If anyone is willing to maintain such a build pipeline, I'm happy to promote the resulting font file/repo in the README.
Hi, for COLR version you can try https://github.com/mozilla/twemoji-colr/pull/74
TTF builds of 15.1.0 are available here: https://artefacts.whynothugo.nl/twemoji.ttf/2024-06-06_17-55/Twemoji-15.1.0.ttf
@WhyNotHugo thanks for the ttf builds!
If anyone is willing to maintain such a build pipeline, I'm happy to promote the resulting font file/repo in the README.
I think the sourcehut repo / the files on the website would fit @jdecked's description of promotion... I'd suggest adding the links somewhere at the top of the page so people just looking for the font can find it directly.
Also... couldn't the build pipeline be automated via GitHub actions? Artifacts could then be easily downloaded via https://nightly.link/
Also... couldn't the build pipeline be automated via GitHub actions?

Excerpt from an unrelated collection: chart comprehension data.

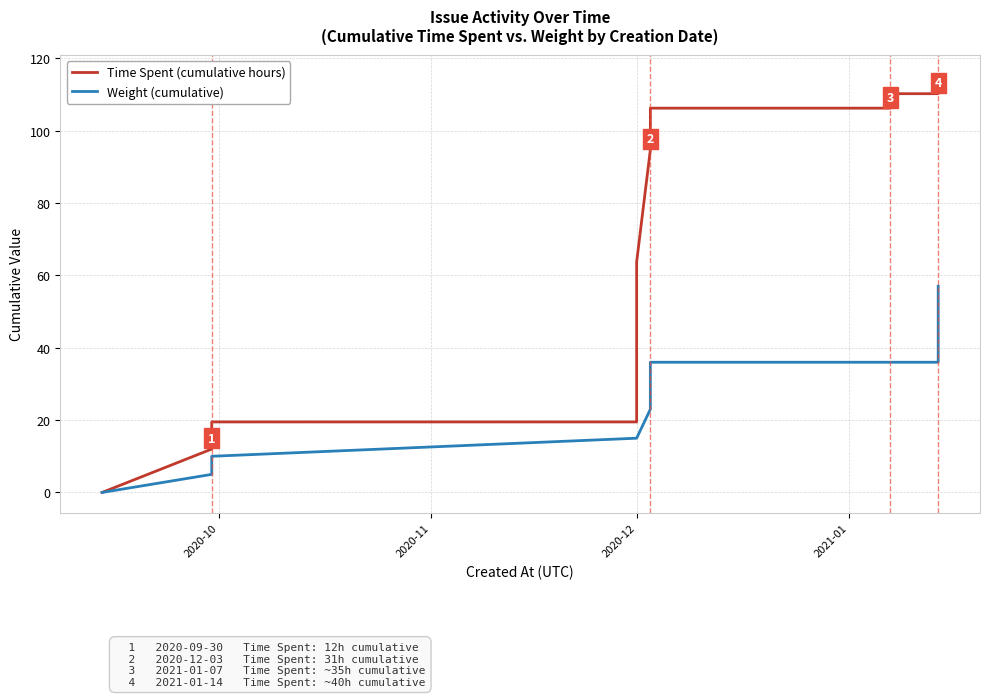

True or false: Time Spent (cumulative hours) and Weight (cumulative) intersect in this chart.

False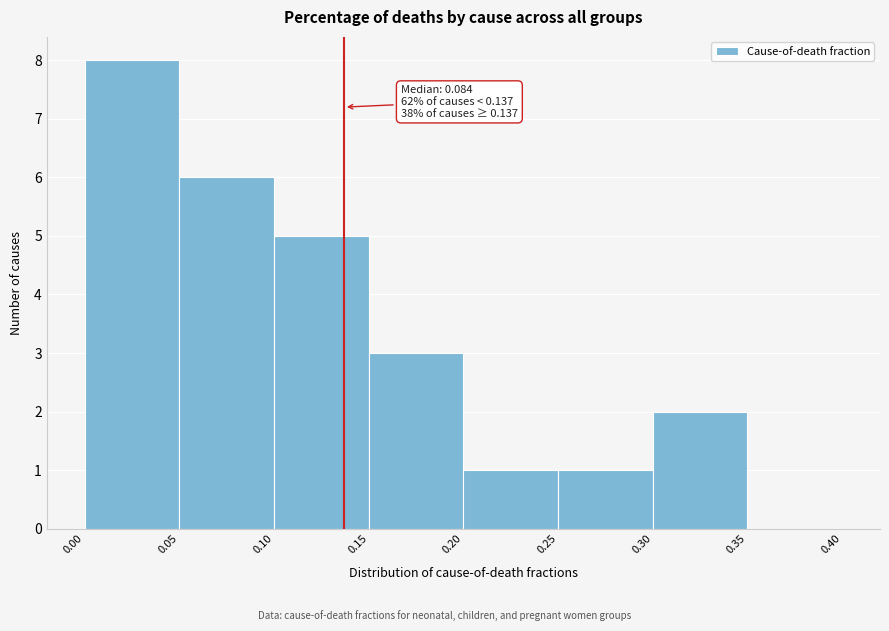

Which range on the x-axis has the tallest bar?

0.00 to 0.05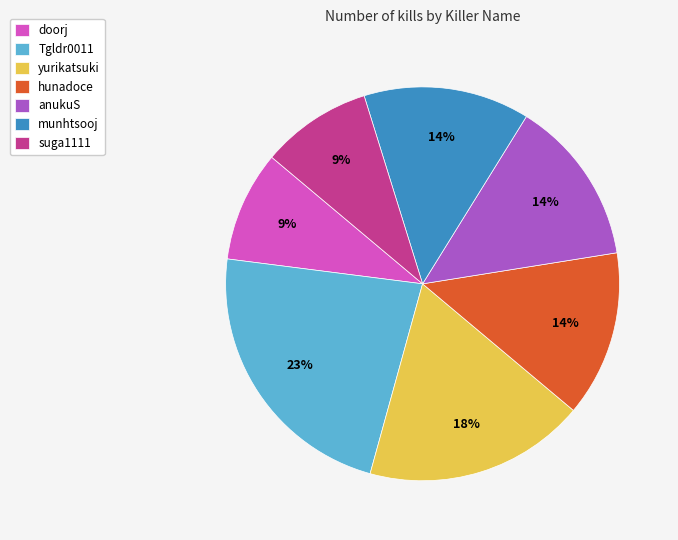

Is the sum of doorj and munhtsooj greater than half?

No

It could be, but I fail to see any value in porting something from an open source CI into Microsoft's proprietary one.
The builds themselves happen on an Alpine image is really just some lines of shell script that glue together scripts from different sources: https://git.sr.ht/~whynothugo/twemoji.ttf/tree/main/item/.build.yml They should work on any distribution which provide the necessary dependencies (which are pretty ubiquitous AFAIK).
Hi! I have a pipeline that builds ttf files two twemoji. It builds Twemoji as a TrueType font. In particular, it is usable on modern Linux (either desktop or mobile) as well as other Unix-like distributions.
Mozilla has twemoji-colr, but that's in a font-format designed by Adobe and Mozilla, which basically only work on Windows, Firefox and some very rare applications. Major toolkits like Qt and GTK do not support that format.
I wrote these about two months ago and the builds are used downstream by Alpine Linux packages. I didn't see much hope in up-streaming these to Twitter's repo since, well Twitter is undergoing changes.
I'm not sure what your plans are for publishing artefacts, but perhaps this can serve as a reference for building truetype files for tags/releases.
The build script is a somehow of a hack, and leverages Noto's build system for its emoji fonts and a lot of its scripts. It's a mix of the Fedora recipe and an old ArchLinux recipe.